Concludiamo con l'"EPILOGO" del libro di Susskind: "Il Modello Standard è talmente complicato -con i suoi trenta parametri apparentemente indipendenti, la sua inspiegata replicazione delle famiglie di particelle, e forze la cui intensità varia a seconda dei casi- che la sua versione in teoria delle stringhe avrà sicuramente la complicazione e la ridondanza degna del miglior Rube Goldeberg.

Per il mio gusto personale, l'eleganza e la semplicità si possono trovare talvolta in princìpi che non si prestano a essere espressi in equazioni. Non conosco alcuna equazione più elegante dei due princìpi alla base della teoria di Darwin: la mutazione casuale e la competizione.

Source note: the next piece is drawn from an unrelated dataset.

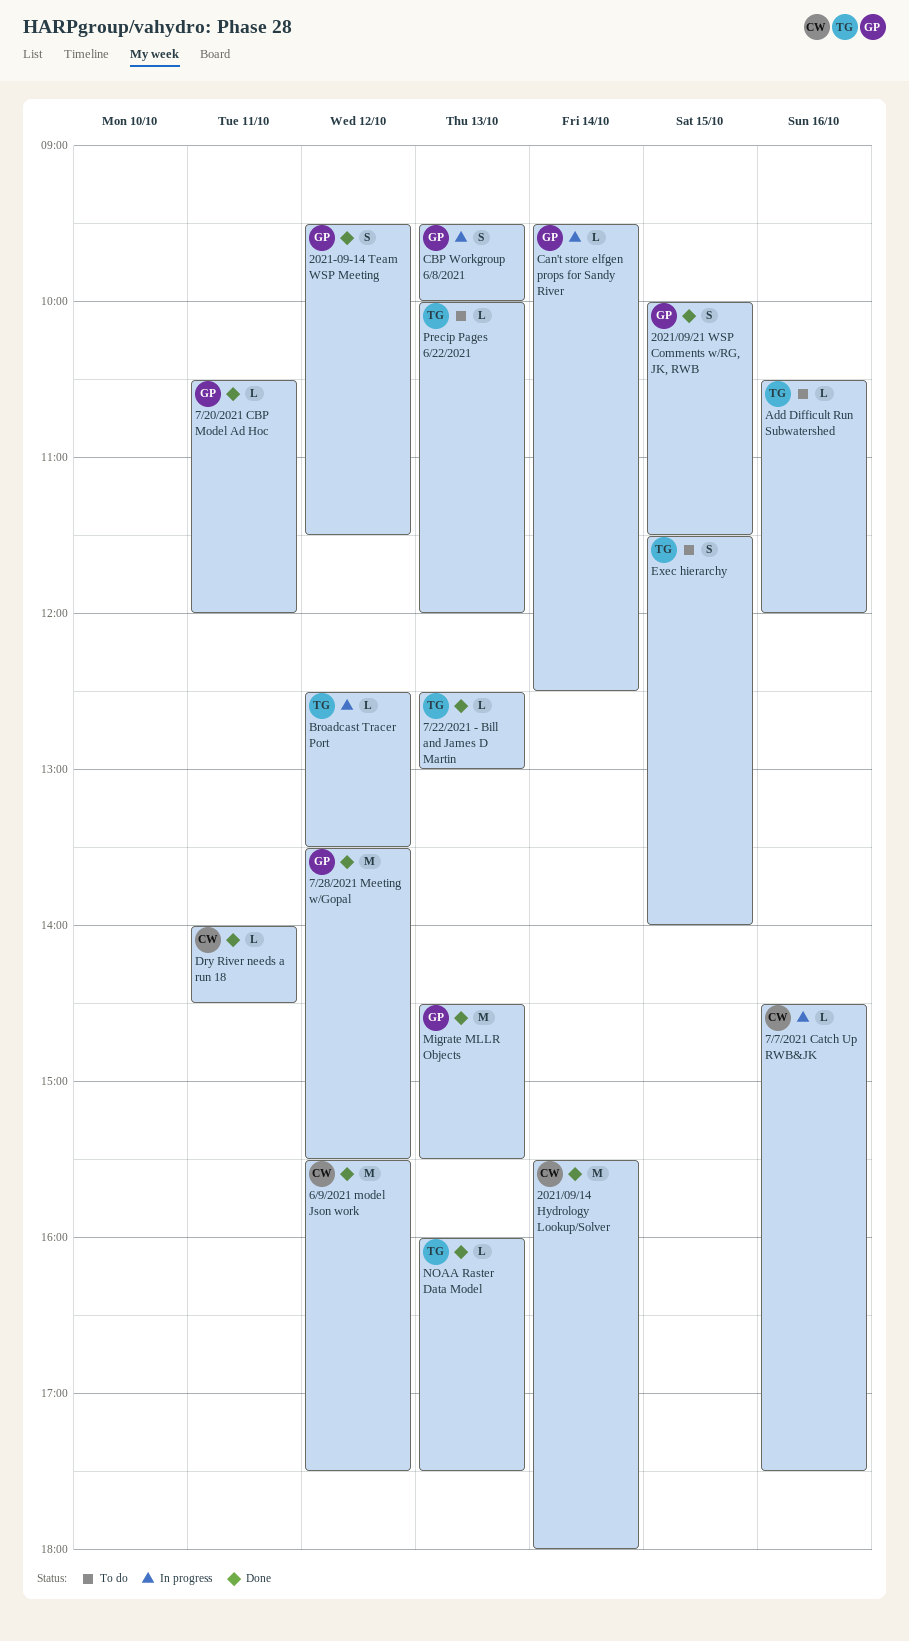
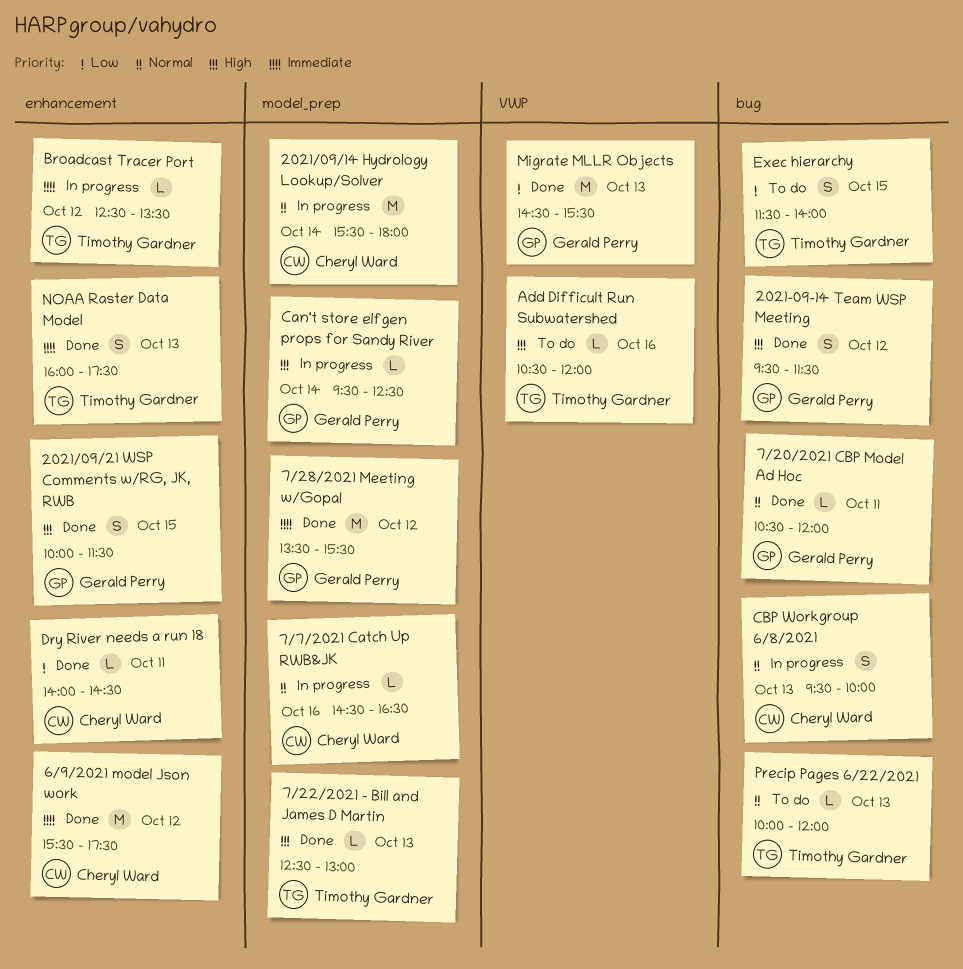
2021/09/14 Hydrology Lookup/Solver, status: Done -> In progress
7/7/2021 Catch Up RWB&JK, ends: 17:30 -> 16:30
CBP Workgroup 6/8/2021, owner: Gerald Perry -> Cheryl Ward
NOAA Raster Data Model, estimate: L -> S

Questo libro parla di un principio organizzatore che è anche più semplice (sic!). Penso che meriti di essere chiamato elegante, ma, ripeto, non so trovare un'equazione che lo descriva, solo uno slogan: "Un paesaggio di possibilità popolato da un megaverso di realtà locali"."

Il paesaggio è solo un elenco di tutte le configurazioni possibili di un ipotetico universo, chiarisce Susskind, sottolineando che "Gli universi-bolla che lo popolano sono luoghi realmente esistenti, non possibilità ipotetiche". Possiamo quindi concludere che l'autore, nonostante un'impostazione da matematico puro, con la testa piena di modelli convenzionali e fittizi, ha dovuto, infine, ammettere l'esistenza della realtà dei molti mondi (universi) possibili, del quale il nostro è soltanto uno dei tanti. E, con questa realtà ha dovuto ammettere anche il Caso senza però essere consapevole della Necessità ad esso dialetticamente connessa.